James Lee Byars: The Art of Inscrutability
T: The New York Times Style Magazine
Anish Kapoor
4 June 2014

On the cusp of a big James Lee Byars show, the artist Anish Kapoor remembers the lamentably unsung American sculptor.

“James Lee Byars has been sadly ignored, especially in America. He’s an artist who came out of the ’70s post-minimal tradition, and yet the exhibition at MoMA PS1 is the first major retrospective of his work in the United States, which I think is appalling. It’s partly because the work is confounding. What you think you’re looking at is not what you’re looking at.

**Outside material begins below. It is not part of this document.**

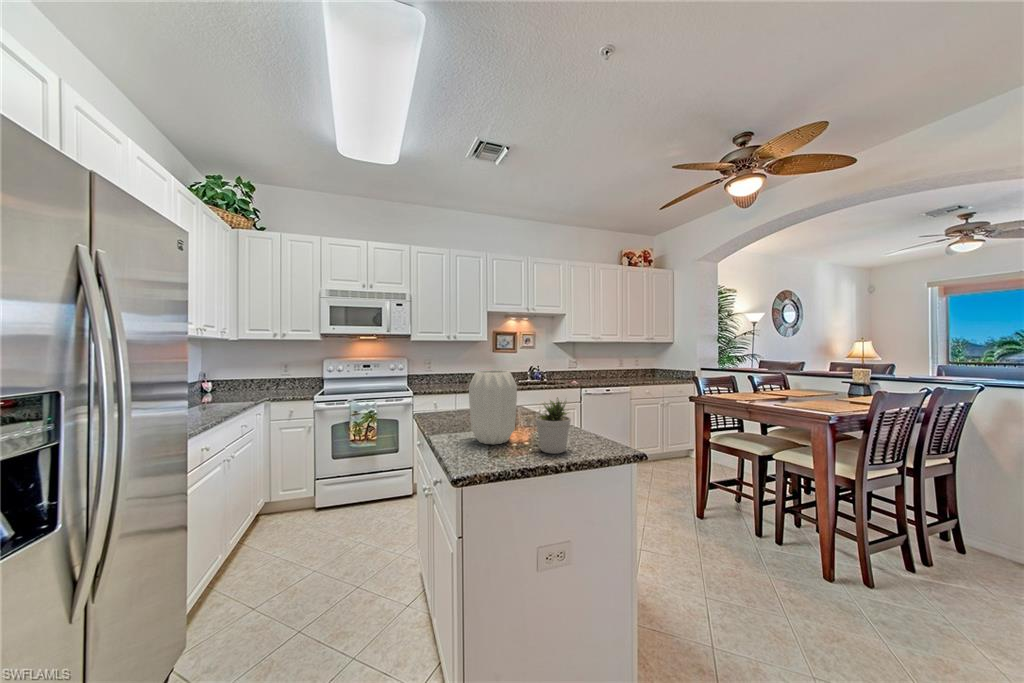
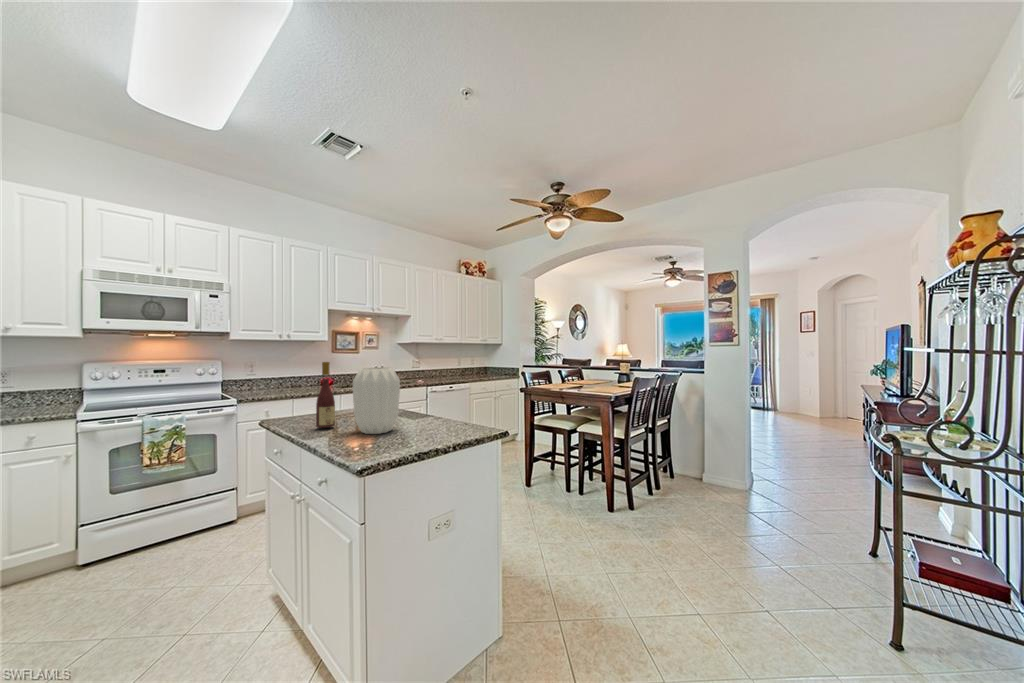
wine bottle: none [442,363,461,433] -> present [316,362,335,428]
potted plant: present [535,397,571,454] -> none [421,386,451,434]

“I became aware of his work fairly early on. We both had an interest in similar questions to do with the mysterious object, the sense that in perfection there is an eternal moment that is ever-invisible and fleeting. He was incredibly obtuse — very much an artist. Always on show. Often, artists are artists when they’re in their studio and then, later, they’re like anyone else. James Lee was different. I never saw him casually having a drink. He dressed in a particular way. The whole of his life was a performance. There’s a myth about how he died in a room in Cairo, overlooking the pyramids. It’s hard to tell how true it is. I don’t think there is a room in Cairo overlooking the pyramids. But that’s a James Lee story. He was just a strangely present being who was always about to do something that was an act, a work. What energy! How exhausting.”